Passage to read>

....

The Beauty in Discomfort

This may not seem like an educational blog post at first, but bear with me. Though educators are whom I originally intended this post for, it is not limited to them. I think the implications will become clear as you dig in deeper into the post, since that is where I swing the hammer of obviousness…hard. But don’t duck the swings. Even though you will see it coming in plenty of time to duck, let it hit. Absorb the blow. Find the beauty.

So Close No Matter How Far

There are many things in our daily lives that cause discomfort. These are the things we complain about, avoid, can trigger anxiety, and sometimes fear. According to my family, the list may include: wearing glasses, cold weather, excessive heat, certain people, strangers, crowds, deadlines, missed TV shows, public speaking, being late for work or an appointment, car problems, money problems, physical ailments, deleted assignments or work, cell phone separation, other drivers, and my personal favorite from my daughter, lack of affection from the cat.  Your personal list may share commonalities with this list, and undoubtedly there will be differences but the purpose of this post is not to fix all of your problems, nor is it a list of tips and tricks to help you survive daily trials. That would be above my pay grade. However, you can work towards a mindset shift so that you can discover the pin points of light in the darkness of those moments.

....

Excerpted data>
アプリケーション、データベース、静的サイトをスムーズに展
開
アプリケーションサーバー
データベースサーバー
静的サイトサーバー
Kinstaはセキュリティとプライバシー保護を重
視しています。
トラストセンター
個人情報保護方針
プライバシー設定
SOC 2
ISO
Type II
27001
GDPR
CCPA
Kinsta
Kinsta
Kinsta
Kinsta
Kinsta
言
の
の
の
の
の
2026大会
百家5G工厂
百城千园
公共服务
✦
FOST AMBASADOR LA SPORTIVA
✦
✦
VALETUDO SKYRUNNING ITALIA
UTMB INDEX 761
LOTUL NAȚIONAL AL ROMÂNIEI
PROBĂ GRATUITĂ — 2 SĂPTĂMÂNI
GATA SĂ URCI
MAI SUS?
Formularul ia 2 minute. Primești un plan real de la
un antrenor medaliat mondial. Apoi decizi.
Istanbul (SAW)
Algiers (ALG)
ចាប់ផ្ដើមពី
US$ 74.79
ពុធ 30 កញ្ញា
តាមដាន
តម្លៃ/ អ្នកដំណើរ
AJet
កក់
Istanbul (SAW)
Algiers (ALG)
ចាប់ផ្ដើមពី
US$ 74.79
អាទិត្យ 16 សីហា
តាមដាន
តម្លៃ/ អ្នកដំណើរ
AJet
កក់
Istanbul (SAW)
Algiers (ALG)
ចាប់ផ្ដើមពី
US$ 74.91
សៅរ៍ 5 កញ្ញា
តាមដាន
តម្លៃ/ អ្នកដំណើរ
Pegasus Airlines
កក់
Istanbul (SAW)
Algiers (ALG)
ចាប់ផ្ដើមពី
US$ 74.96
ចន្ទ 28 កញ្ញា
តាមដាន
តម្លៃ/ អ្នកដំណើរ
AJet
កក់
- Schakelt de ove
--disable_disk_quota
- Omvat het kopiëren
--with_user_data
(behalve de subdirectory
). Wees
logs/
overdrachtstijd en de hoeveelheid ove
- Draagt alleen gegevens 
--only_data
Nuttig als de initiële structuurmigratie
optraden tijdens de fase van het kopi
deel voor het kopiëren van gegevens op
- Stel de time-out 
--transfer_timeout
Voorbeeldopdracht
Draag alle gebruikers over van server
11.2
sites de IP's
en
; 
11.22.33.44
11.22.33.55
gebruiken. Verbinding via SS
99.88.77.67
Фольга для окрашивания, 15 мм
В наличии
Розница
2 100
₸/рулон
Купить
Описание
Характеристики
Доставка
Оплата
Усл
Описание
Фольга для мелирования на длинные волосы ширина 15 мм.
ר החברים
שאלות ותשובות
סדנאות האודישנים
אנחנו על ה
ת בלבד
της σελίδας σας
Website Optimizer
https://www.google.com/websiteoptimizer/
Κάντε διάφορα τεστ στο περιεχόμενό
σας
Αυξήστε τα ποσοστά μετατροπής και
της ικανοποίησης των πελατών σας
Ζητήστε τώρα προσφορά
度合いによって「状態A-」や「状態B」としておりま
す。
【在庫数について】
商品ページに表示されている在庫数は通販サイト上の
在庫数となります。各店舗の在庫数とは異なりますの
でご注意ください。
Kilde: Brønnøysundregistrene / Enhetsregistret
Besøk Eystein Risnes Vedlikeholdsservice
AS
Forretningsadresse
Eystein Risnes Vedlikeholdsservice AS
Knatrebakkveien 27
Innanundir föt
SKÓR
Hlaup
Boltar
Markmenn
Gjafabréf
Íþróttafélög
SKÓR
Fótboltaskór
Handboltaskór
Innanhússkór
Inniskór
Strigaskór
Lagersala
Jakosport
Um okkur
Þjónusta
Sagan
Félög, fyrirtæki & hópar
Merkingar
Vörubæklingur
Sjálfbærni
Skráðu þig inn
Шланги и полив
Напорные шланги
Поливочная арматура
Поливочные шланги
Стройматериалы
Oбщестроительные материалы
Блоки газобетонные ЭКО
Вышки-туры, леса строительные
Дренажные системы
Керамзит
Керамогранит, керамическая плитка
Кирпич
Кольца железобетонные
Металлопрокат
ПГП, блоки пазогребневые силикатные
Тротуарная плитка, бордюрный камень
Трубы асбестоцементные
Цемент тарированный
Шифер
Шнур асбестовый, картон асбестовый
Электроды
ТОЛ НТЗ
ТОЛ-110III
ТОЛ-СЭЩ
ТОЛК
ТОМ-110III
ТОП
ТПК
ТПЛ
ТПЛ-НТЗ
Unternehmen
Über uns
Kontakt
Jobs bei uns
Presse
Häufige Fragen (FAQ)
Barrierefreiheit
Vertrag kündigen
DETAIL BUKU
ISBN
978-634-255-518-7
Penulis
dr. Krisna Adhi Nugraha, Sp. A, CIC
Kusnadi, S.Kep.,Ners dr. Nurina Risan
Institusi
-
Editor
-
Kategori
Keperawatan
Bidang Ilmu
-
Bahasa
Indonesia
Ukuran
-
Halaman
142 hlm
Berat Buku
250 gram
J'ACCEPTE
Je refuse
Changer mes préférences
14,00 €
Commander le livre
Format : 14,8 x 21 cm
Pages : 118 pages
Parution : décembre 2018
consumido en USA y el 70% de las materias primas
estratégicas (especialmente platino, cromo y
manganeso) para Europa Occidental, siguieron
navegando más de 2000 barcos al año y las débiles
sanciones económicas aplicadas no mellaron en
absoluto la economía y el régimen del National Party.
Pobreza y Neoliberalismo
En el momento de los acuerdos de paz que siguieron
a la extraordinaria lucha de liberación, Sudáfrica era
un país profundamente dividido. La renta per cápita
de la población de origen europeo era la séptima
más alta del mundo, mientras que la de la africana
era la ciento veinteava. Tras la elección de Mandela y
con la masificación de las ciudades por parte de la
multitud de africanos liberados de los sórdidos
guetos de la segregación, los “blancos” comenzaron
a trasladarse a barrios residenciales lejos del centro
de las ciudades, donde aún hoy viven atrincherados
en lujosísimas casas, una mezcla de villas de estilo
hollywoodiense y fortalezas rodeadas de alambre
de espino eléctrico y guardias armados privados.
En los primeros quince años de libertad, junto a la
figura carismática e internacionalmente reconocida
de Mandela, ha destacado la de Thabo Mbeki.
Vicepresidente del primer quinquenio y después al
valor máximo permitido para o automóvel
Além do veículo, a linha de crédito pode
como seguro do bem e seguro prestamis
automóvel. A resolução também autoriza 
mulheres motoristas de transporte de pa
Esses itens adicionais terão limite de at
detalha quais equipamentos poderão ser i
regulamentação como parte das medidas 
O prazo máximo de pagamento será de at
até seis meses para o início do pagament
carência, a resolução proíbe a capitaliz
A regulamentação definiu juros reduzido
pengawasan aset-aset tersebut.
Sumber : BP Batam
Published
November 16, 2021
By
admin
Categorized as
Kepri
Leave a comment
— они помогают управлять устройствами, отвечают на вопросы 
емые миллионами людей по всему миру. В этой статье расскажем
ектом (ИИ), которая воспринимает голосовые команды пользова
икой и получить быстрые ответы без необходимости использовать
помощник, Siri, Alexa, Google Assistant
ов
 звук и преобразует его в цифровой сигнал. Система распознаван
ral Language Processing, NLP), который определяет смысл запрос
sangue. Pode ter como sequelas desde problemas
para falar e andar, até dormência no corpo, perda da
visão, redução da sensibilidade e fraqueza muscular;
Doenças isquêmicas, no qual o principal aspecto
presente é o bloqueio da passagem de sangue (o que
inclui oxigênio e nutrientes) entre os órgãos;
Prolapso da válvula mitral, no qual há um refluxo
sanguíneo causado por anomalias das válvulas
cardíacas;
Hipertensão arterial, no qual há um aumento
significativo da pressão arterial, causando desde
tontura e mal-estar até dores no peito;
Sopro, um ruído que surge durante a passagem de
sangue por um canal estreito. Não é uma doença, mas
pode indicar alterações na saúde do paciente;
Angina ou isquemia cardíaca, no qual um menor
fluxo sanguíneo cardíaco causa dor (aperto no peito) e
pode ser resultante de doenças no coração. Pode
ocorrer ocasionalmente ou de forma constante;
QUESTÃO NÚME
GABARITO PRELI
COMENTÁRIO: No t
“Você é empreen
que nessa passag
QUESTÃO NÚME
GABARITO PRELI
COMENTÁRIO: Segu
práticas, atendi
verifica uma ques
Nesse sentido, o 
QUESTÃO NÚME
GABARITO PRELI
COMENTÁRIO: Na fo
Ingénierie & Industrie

....

Tasks to complete>
[a] Restate word for word the part of the discomfort post starting at "The Beauty in Discomfort" and ending at "Find the beauty.".
[b] In the opening paragraph of the discomfort post, which commands does the writer give the reader?
[c] Do these statements agree with the discomfort post? (i) The writer first meant the post for educators. (ii) The post is a list of tips and tricks for getting through daily trials. (iii) The writer's daughter named lack of affection from the cat as a source of discomfort.
The listing has no connection to the discomfort post.

Answers given>
[a]
The Beauty in Discomfort

This may not seem like an educational blog post at first, but bear with me. Though educators are whom I originally intended this post for, it is not limited to them. I think the implications will become clear as you dig in deeper into the post, since that is where I swing the hammer of obviousness…hard. But don’t duck the swings. Even though you will see it coming in plenty of time to duck, let it hit. Absorb the blow. Find the beauty.

[b]
- bear with me
- don't duck the swings
- let it hit
- Absorb the blow
- Find the beauty

[c]
(i) Yes: "Though educators are whom I originally intended this post for"
(ii) No: "nor is it a list of tips and tricks to help you survive daily trials"
(iii) Yes: "my personal favorite from my daughter, lack of affection from the cat"